Now after stopping creatine your muscle creatine stores don’t just rapidly drop to 0. First of all your body naturally produces creatine in the liver, kidneys, and pancreas by synthesizing it from the amino acids glycine, arginine, and methionine.
On top of that the average person consumes about 1 to 2 grams of creatine per day from food primarily from animal-based sources like red meat, chicken, and fish. This is still much less than the amount of creatine you’ll be taking in while supplementing, but this is why it’s a gradual process usually taking anywhere from 4 to 6 weeks for your muscles to return to baseline creatine levels. One of the downsides of returning to baseline is that you’re likely to experience a slight reduction in strength and power output. This is because creatine helps regenerate ATP which is crucial for high-intensity, short-duration activities. Adenosine Triphosphate provides a lot of energy, but your body can only store a very small amount, just enough for a few seconds of intense activity. Creatine helps regenerate ATP faster, allowing for improved performance in short bursts of activity, such as weightlifting or sprinting. When you stop taking creatine, your body’s ability to quickly replenish ATP goes down, leading to a potential decrease in strength and power output.
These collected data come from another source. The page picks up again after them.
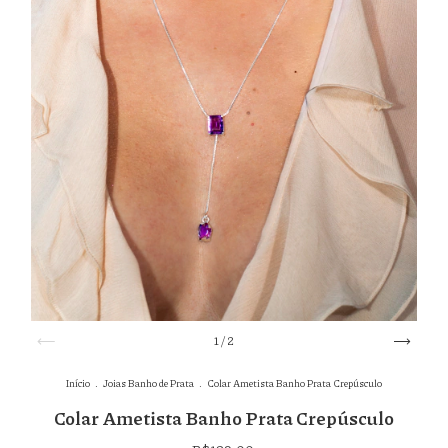
1
/
2
Início
.
Joias Banho de Prata
.
Colar Ametista Banho Prata Crepúsculo
Colar Ametista Banho Prata Crepúsculo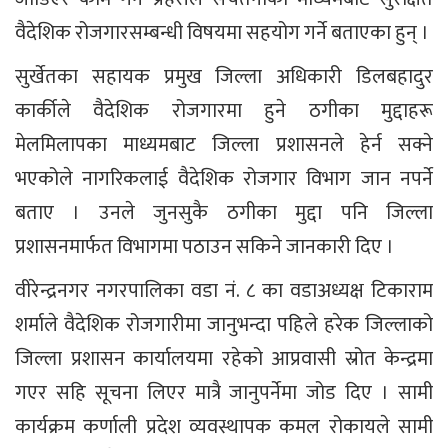
वैदेशिक रोजगारसम्बन्धी विषयमा सहयोग गर्ने बताएका हुन् ।
सुर्खेतका सहायक प्रमुख जिल्ला अधिकारी डिलबहादुर
कार्कीले वैदेशिक रोजगारमा हुने ठगीका मुद्दाहरू
मेलमिलापका माध्यमबाट जिल्ला प्रशासनले हेर्न सक्ने
भएकोले नागरिकलाई वैदेशिक रोजगार विभाग जान नपर्ने
बताए । उनले जुनसुकै ठगीका मुद्दा पनि जिल्ला
प्रशासनमार्फत विभागमा पठाउन सकिने जानकारी दिए ।
वीरेन्द्रनगर नगरपालिका वडा नं. ८ का वडाअध्यक्ष टिकाराम
शर्माले वैदेशिक रोजगारीमा जानुभन्दा पहिले हरेक जिल्लाको
जिल्ला प्रशासन कार्यालयमा रहेको आप्रवासी स्रोत केन्द्रमा
गएर सहि सूचना लिएर मात्रै जानुपर्नेमा जोड दिए । सामी
कार्यक्रम कर्णाली प्रदेश व्यवस्थापक कमल रोकायले सामी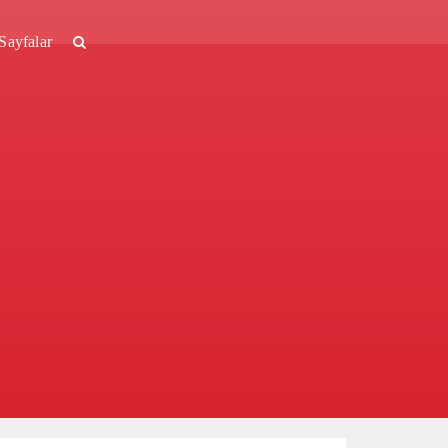
Sayfalar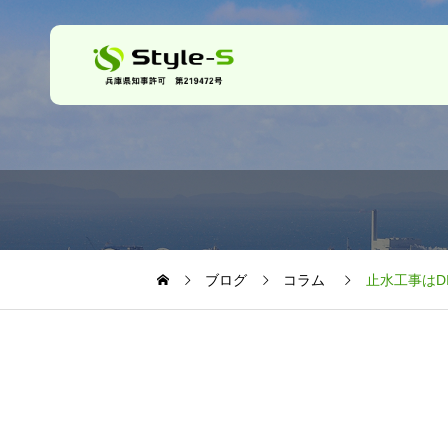
ブログ
コラム
止水工事はD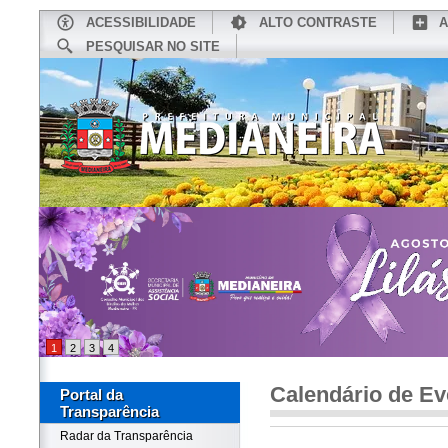
ACESSIBILIDADE
ALTO CONTRASTE
A
PESQUISAR NO SITE
INÍCIO
CONHEÇA MEDIANEIRA
TU
1
2
3
4
Calendário de Ev
Portal da
Transparência
Radar da Transparência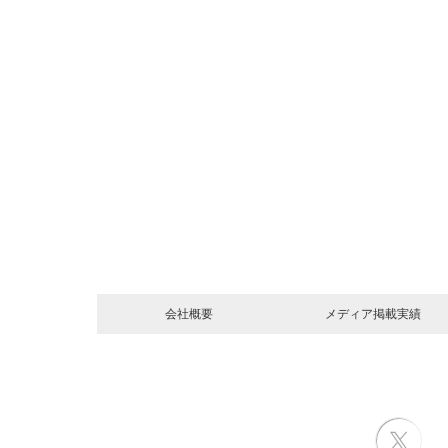
会社概要
メディア掲載実績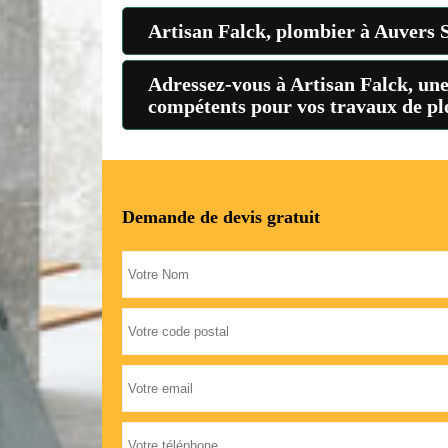
Artisan Falck, plombier à Auvers Su
Adressez-vous à Artisan Falck, une
compétents pour vos travaux de pl
Demande de devis gratuit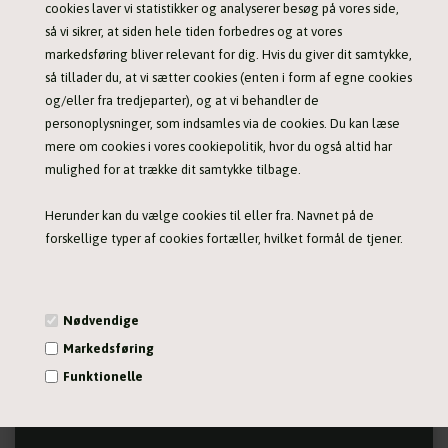
HUNDLANDS Uld tæppe - nemt at tage med på tur
NINJA pude - en ekstra holdbar hundepude
cookies laver vi statistikker og analyserer besøg på vores side,
så vi sikrer, at siden hele tiden forbedres og at vores
390,00 DKK
649,00 DKK
markedsføring bliver relevant for dig. Hvis du giver dit samtykke,
så tillader du, at vi sætter cookies (enten i form af egne cookies
og/eller fra tredjeparter), og at vi behandler de
personoplysninger, som indsamles via de cookies. Du kan læse
TILBUD
mere om cookies i vores cookiepolitik, hvor du også altid har
mulighed for at trække dit samtykke tilbage.
Herunder kan du vælge cookies til eller fra. Navnet på de
forskellige typer af cookies fortæller, hvilket formål de tjener.
Petlounger hundepude - Måler 70x85 cm
219,00 DKK
289,00
Nødvendige
Markedsføring
Funktionelle
Statistiske
TRANEKÆRET
Vis cookie detaljer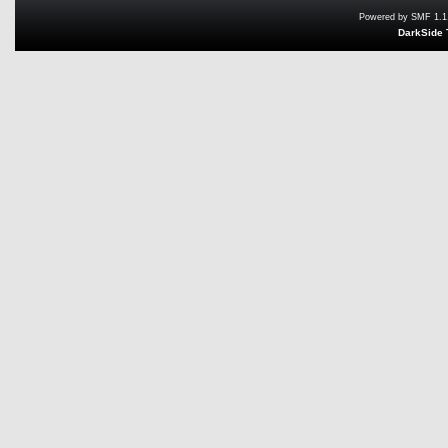
Powered by SMF 1.1
DarkSide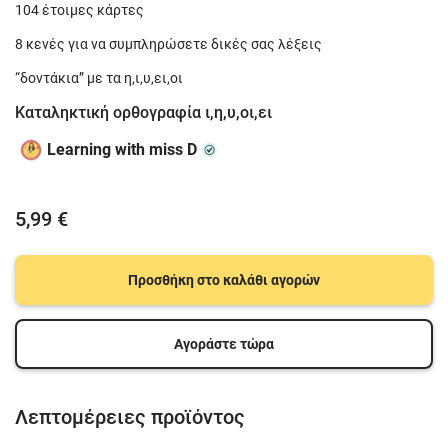
104 έτοιμες κάρτες
8 κενές για να συμπληρώσετε δικές σας λέξεις
“δοντάκια” με τα η,ι,υ,ει,οι
Καταληκτική ορθογραφία ι,η,υ,οι,ει
Learning with miss D
5,99 €
Προσθήκη στο καλάθι αγορών
Αγοράστε τώρα
Λεπτομέρειες προϊόντος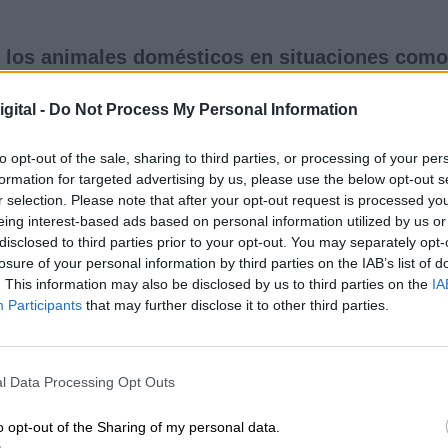
de los animales domésticos en situaciones como
as que quieren continuar compartiendo su vida co
e "los tiempos y las cargas de las mascotas" y en 
gital -
Do Not Process My Personal Information
lo decidirá el juez" según ha señalado la senadora
o. De Pablo ha asegurado que “urgía definir la
to opt-out of the sale, sharing to third parties, or processing of your per
s en el ámbito familiar y especialmente en
formation for targeted advertising by us, please use the below opt-out s
edor de 3
0.000 parejas que se divorcian al año 
r selection. Please note that after your opt-out request is processed y
eing interest-based ads based on personal information utilized by us or
disclosed to third parties prior to your opt-out. You may separately opt-
losure of your personal information by third parties on the IAB’s list of
os animales puedan ser embargados o que en u
. This information may also be disclosed by us to third parties on the
IA
a consideración que una maleta y no exista
Participants
that may further disclose it to other third parties.
 senadora Elena Diego.
l Data Processing Opt Outs
 compromiso con la protección y defensa de los
con una
Dirección General para los Derechos de
o opt-out of the Sharing of my personal data.
ya un anteproyecto de
Ley integral para el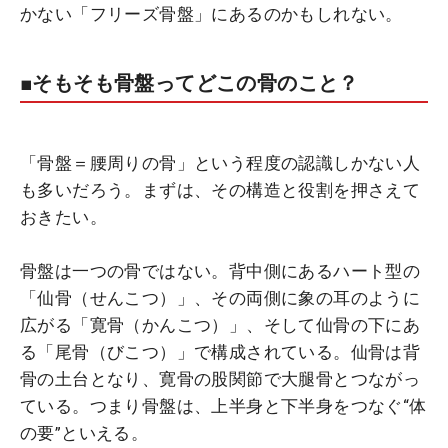
かない「フリーズ骨盤」にあるのかもしれない。
■そもそも骨盤ってどこの骨のこと？
「骨盤＝腰周りの骨」という程度の認識しかない人
も多いだろう。まずは、その構造と役割を押さえて
おきたい。
骨盤は一つの骨ではない。背中側にあるハート型の
「仙骨（せんこつ）」、その両側に象の耳のように
広がる「寛骨（かんこつ）」、そして仙骨の下にあ
る「尾骨（びこつ）」で構成されている。仙骨は背
骨の土台となり、寛骨の股関節で大腿骨とつながっ
ている。つまり骨盤は、上半身と下半身をつなぐ“体
の要”といえる。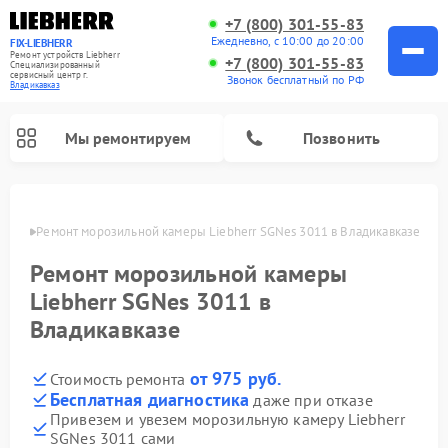
+7 (800) 301-55-83
Ежедневно, с 10:00 до 20:00
FIX-LIEBHERR
Ремонт устройств Liebherr
+7 (800) 301-55-83
Специализированный
cервисный центр г.
Звонок бесплатный по РФ
Владикавказ
Мы ремонтируем
Позвонить
вказе
Ремонт морозильной камеры Liebherr SGNes 3011 в Владикавказе
Ремонт морозильной камеры
Ремонт винных шкафов Liebherr
Ремонт холодильных камер Liebherr
Liebherr SGNes 3011 в
Владикавказе
от 975 руб.
Стоимость ремонта
Бесплатная диагностика
даже при отказе
Привезем и увезем морозильную камеру Liebherr
SGNes 3011 сами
This reduction won’t be noticeable in your day-to-day activities, but you might notice it during more intense activities. Most likely you’ll experience more fatigue during your lifts when coming off of creatine because the ATP regeneration that creatine provides helps reduce both physical and mental fatigue. So for example, if you normally lift 225 pounds on the bench press for 9 reps while taking creatine, you might drop to 7 or 8 reps after stopping. So the change should be small and over time, as your body readjusts to lower creatine levels, your performance levels should stabilize, at a slightly lower level than when you were supplementing.